It was a lucky day for the Historical Society when in October 2018 Elaine Yang, Class of 2019 OSHS Salutatorian, said she would join the volunteers at the herb gardens. Elaine needed to earn community service hour requirements and she understood from a neighbor, a longtime resident of Old Saybrook, Mary Beth Unkrich, that the Hart House gardens could always use an extra hand. When Elaine first heard of this opportunity, she was cautious and curious and thought “I have never been exposed to anything like this before, maybe I should give it a try.”
The following is a journey between a mentor and a student during a nine month experience of giving and receiving. With not many days left in the fall gardening season Elaine Yang and I quickly went to work putting the herb gardens to bed for the winter. We harvested the last of the annual herbs for the Congregational Church’s food pantry chefs and clients, applied lime to the soil to overwinter, and planted garlic cloves for next year’s crop. The garlic not only serves as a deterrent to voles the next spring, but also adds a structural element to the overall visual impression of an herb garden bed.
Although shy by nature, Elaine was forthright in that she didn’t know much about the process of gardening, the science behind it, and the extended benefits that gardens quietly give to homes and communities. However, it was clear from the start that she was willing to learn and give it her best. I explained to Elaine that just like other disciplines many gardening practices are fairly mundane, repetitive and definitely not glamorous, but these certain tedious and systematic steps form the backbone of a beautiful, productive and successful garden.
Springtime 2019 was quickly upon us with more garden challenges to deal with due to a very wet and cold beginning which prevented us from getting into the gardens until early May. These delays proved to be challenging as school visits had already been scheduled and we wanted our gardens to look their best and tell the stories only they could tell. Little did I appreciate at the time when I was handing out ‘to-do’s’ to Elaine how very busy this young woman was with her senior year studies (which led her to her Salutatorian achievement), varsity math team meetings, 2nd Degree Black Belt Karate commitments, and flute and piano practice. It was a reminder to me that if you need a job completed, give it to a busy person. I learned very quickly that Elaine’s natural abilities allow her to learn new concepts quickly. She is a keen listener, follows instructions with precision, and asks very few but important questions. I’m not sure if Elaine studied Latin at OSHS, but ultimately I think she had fun learning a bit about plant classification and taxonomy based on the Linnaeus hierarchical system. Good stuff.

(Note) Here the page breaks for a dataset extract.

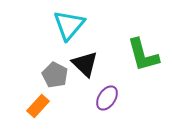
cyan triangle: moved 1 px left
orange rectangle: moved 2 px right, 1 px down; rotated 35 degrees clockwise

When the weather began to clear in mid-late May, we first amended our soil (based on the results of our soil test, a must for any successful garden). Elaine commented “You were always stressing the importance of a good soil, and that made an impression on me.” Then we had to apply a very important gardening skill – patience. It seems like last year’s perennials took an additional two to three weeks to rear their heads above ground level this spring due to the unusually cold spring weather. Since the Historical Society provides a guide to our herb gardens which is available to the public when touring the gardens, it is critical each year to evaluate our plant material and update our inventory to produce this guide. Simultaneously, we are informed of what plants didn’t make it through the winter – which happens, and then these plants are deleted from the inventory. Fortunately our overall head count was in good shape. Despite her very busy spring schedule Elaine stayed abreast of all of these twists and turns which nature delivers. Our next steps were to divide perennials that were creating an over-crowded environment (plants like air circulation), purchase new plants for the garden to reflect our mission of “Herbs with a Purpose” and to invigorate our inventory, to tag our garden plants, to apply an organic fertilizer to get the plants off to a good start, and to mulch. Elaine distinguished herself in every next task she attempted, and I sincerely appreciated that Elaine ‘respects the clock, rolls up her sleeves, and gets the job done.’
All the while Elaine was navigating in the Hart House gardens this spring, she
continuously asked “What more can I do to help?” I grew so confident in her abilities, trustworthiness and dedication that she occasionally worked alone to earn her hours when it was difficult to schedule times together. Singularly Elaine also made a lot of headway in the general spring garden chores in the woodland garden which I believe she really enjoyed. It was always clear to me that she didn’t come to this experience just to ‘put in her required hours’ for her community service. Elaine came to learn, and learn she did. Elaine says “It’s hard to put into words how much you can learn from a garden. Mara Beamish says it best “A garden always gives back more than it receives.”
By the end of June, Elaine realized that there is peace and tranquility in our historic Hart House gardens whether you are sitting on a bench overlooking the celebrated trees and shrubs, anotable rose garden, an espalier pear tree, a peaceful woodland/wildflower garden or digging in the healthy organic soil to create new plant life. Elaine gave the Hart House gardens a gift of her time, commitment and energy, and she in return received a gift from the Historical Society of learning lifelong skills and enjoying the memories that she will hold dear forever.
Elaine Yang will be a member of the freshman class at Rutgers University in New Brunswick, NJ this September. We know Elaine will do Old Saybrook proud.